Yashim se introdujo en el túnel como una serpiente que desaparece en su madriguera. La luz de la puerta bailaba y destellaba sobre las paredes. Al frente sólo había oscuridad.
Dos pasos. Cinco pasos. Estaba muy adentro, agachado en la oscuridad. Se dio la vuelta, con dificultad, resistiendo la urgencia de apretar la espalda contra el bajo techo del túnel, debido al pánico. Respirando hondo, miró hacia atrás, a la boca del túnel, hacia la luz.

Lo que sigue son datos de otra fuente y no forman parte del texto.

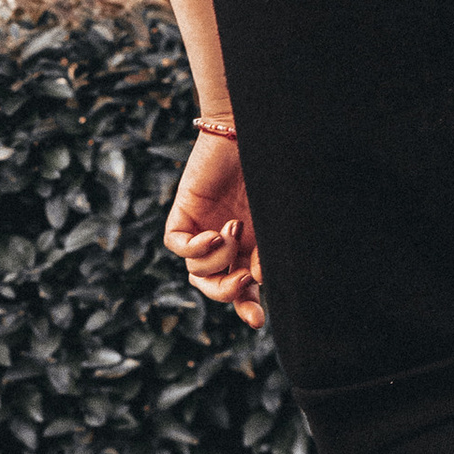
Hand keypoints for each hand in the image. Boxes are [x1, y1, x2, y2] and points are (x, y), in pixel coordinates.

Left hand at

Vio que un par de pies calzados con sandalias se acercaban al borde del gran tanque. El hombre se arrodilló. Yashim podía verle las rodillas, y el brazo que se alargaba hacia el tanque. El hombre se puso de pie. Empezó a moverse a lo largo del borde del depósito como Yashim había hecho momentos antes. Bajó un escalón, y se detuvo. Al cabo de un momento, volvió a moverse y desapareció de la vista.
El hombre estaba bajando por los depósitos que formaban como un tramo semicircular de escaleras. Deteniéndose y abriendo los pequeños tubos a medida que avanzaba.
Yashim dio varios pasos hacia atrás, encogiéndose más en la oscuridad del túnel.
Mientras observaba, una luz anaranjada empezó a parpadear contra la pared lateral, cerca de la abertura.
No se había dado cuenta de que el hombre llevaba una antorcha.
La mente de Yashim se disparó, recorriendo una serie de imágenes. Vio al niño esperando a su padre en la baja pared de piedra del otro lado de la calle.
Vio ponerse el sol. Al niño en la puerta del sifón gritando el nombre de su padre. Una manita cerrándose en torno de una bola plateada. Una bolita hueca y abollada como la que había caído de la espita unos minutos antes. Minutos que parecían un siglo.
Yashim se dio la vuelta enfrentándose a la oscuridad. Sintiendo el horror de una luz a sus espaldas. Sintiendo el peso del túnel en su doblado cuello.
Alargó las manos, tocó la basta obra de mampostería a cada lado, y empezó a arrastrarse hacia delante en la oscuridad.